Role of the OmpU protein of Vibrio vulnificus in bacterial cytotoxicity to HEp-2 cells. (A) Determination of cytotoxicity of various V. vulnificus strains by estimating the activity of LDH. Using a CytoTox96 assay kit, LDH released from the HEp-2 cells was measured upon incubation with wild-type V. vulnificus (open bars), ompU mutant DK1 (black bars), DK1 carrying pJH0311 (gray bars), or DK1 carrying pSM1 (hatched bars). HEp-2 cells (1 × 10⁵) were incubated with V. vulnificus cells for 30 min at two different MOIs, 50 and 100. Each assay was performed in quadruplicate and repeated three times. The data are shown with error bars, which are standard deviations of three independent experiments.
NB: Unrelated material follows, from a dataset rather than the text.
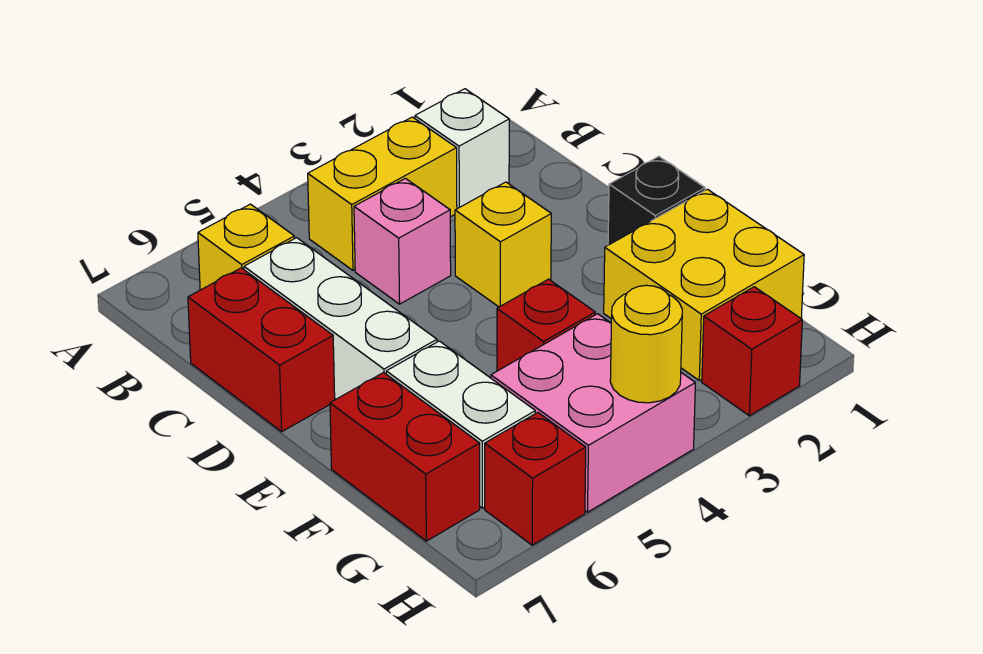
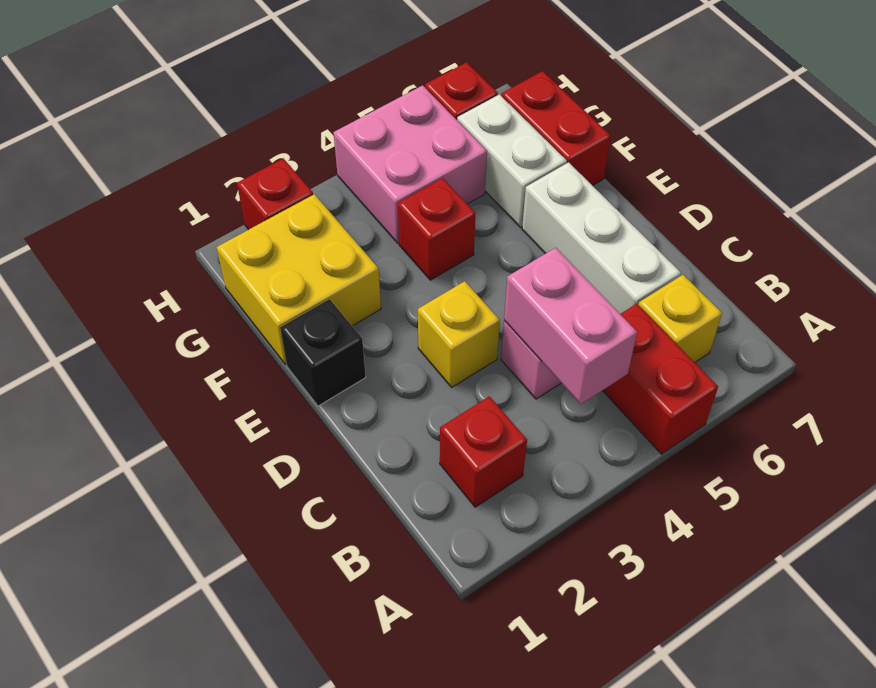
white 1x1 brick [415,89,509,209] -> red 1x1 brick [440,396,527,507]
yellow 1x2 brick [308,117,457,270] -> none
none -> pink 1x2 brick [504,248,637,404]
red 1x2 brick [188,268,335,432] -> red 1x2 brick moved to [603,304,718,454]
yellow 1x1 round brick [610,285,682,403] -> none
Asterisks indicate enzyme activities that were significantly different (P < 0.01) from that of wild-type V. vulnificus by Student's t test. (B) Determination of the cytotoxicities of various V. vulnificus strains by staining with PI. The percentages of dead HEp-2 cells during incubation with wild-type V. vulnificus (open bars), ompU mutant strain DK1 (black bars), DK1 carrying pJH0311 (gray bars), or DK1 carrying pSM1 (hatched bars) were measured at two different MOIs, 10 and 20. HEp-2 cells not exposed to V. vulnificus were also stained with PI (dotted bars). Error bars represent the means ± standard deviations from three independent experiments. Asterisks indicate percentages of PI-stained cells that were significantly different (P < 0.01) from that of wild-type V. vulnificus cells by Student's t test.